(Selected text Opens)
Tairex Agent Hospital
- Industry: Medical
- Founded: 2024
- Founder: Liu Yang
- Headquarters: Wuxi, Jiangsu, China
- Area served: China
- Parent: Tsinghua University
- Website: doctor.tairex.cn

= Tairex Agent Hospital =

Chinese virtual healthcare system

Tairex Agent Hospital (紫荊AI醫院 (Zǐjīng AI yīyuàn)) is a virtual healthcare system developed by Tairex (紫荊智康 (Zǐjīng zhìkāng)), a Wuxi-based Chinese research company established in September 2024 that incubated by Institute for AI Industry Research of Tsinghua University. Initiated by Liu Yang, a professor in the university's Computer Science Department, Tairex Agent Hospital is aiming to support healthcare services through online systems, promote a balanced distribution of medical resources, and provide high-quality medical services to users worldwide. The system has 42 artificial intelligence doctors, covering 21 clinical departments, supporting the diagnosis of more than 1,000 diseases.

== History ==
Wuxi Tairex Technology Co. Ltd. was established in September 2024 under Tsinghua University’s Institute for Al Industry Research. Based in Wuxi, Jiangsu, the company primarily focuses on the research, development, and large-scale application in virtual medical system. On June 30, 2025, the company released an intelligent healthcare system called Agent Hospital 1, based on a large language model, and collaborations have been confirmed with medical institutions in regions such as Beijing, Jiangsu, and Guangxi. The project is initiated by Liu Yang, a professor in the university's Computer Science Department, and also the executive dean of the institute. The first human patient of the system was accepted in an internal test in July 2025.
(Selected text Closes)
(Supplied entries Opens)
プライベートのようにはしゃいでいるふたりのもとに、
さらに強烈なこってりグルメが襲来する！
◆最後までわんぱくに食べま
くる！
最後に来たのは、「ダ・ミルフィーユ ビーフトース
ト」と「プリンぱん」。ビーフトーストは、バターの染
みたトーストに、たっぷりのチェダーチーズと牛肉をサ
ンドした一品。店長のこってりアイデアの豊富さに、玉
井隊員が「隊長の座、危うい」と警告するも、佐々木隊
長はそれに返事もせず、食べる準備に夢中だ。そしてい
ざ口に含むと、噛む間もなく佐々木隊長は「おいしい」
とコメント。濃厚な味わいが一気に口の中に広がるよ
(Supplied entries Closes)
(Supplied entries Opens)
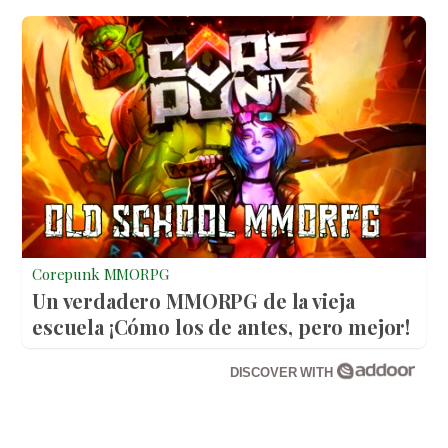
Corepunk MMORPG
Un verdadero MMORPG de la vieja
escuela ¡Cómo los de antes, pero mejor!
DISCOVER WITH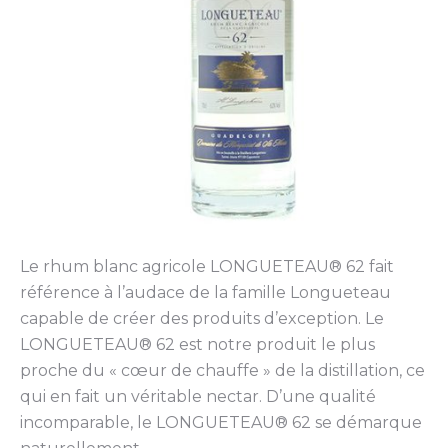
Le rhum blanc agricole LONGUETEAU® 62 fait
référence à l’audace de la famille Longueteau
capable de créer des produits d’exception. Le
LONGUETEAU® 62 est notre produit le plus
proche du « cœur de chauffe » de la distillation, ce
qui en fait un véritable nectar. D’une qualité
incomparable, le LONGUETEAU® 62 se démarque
(Supplied entries Closes)
### Goal of the exercise:
Continue the text about Tairex Agent Hospital with the next few sentences after its last one.

### Result of the exercise:
In November 2025, it announced the completion of nearly RMB 100 million in angel round, which will be used for the research and development of its core product, Tairex Agent Hospital system—an intelligent agent‑centric virtual healthcare world where doctors, nurses, and patients are all driven by artificial intelligence based on large language models. The system simulates the entire healthcare process—from patient registration and consultation to examination, diagnosis, treatment, and follow-up—and can interact autonomously to enhance disease diagnosis and treatment capabilities and efficiency.

Until the end of 2025, Tairex Agent Hospital has created a database of over 500,000 AI patient cases covering different regions, age groups and disease types. Through continuous learning from large-scale case data, it simulates how human doctors accumulate experience and improve diagnostic accuracy in clinical practice. The system currently covers 21 clinical departments, including emergency medicine, thoracic medicine, pediatrics, dermatology and cardiology. With 42 AI doctors, the system can treat 10,000 patients within just a few days and have achieved an accuracy rate over 96% on the MedQA medical question-answering dataset, supporting diagnosis across more than 1,000 disease types.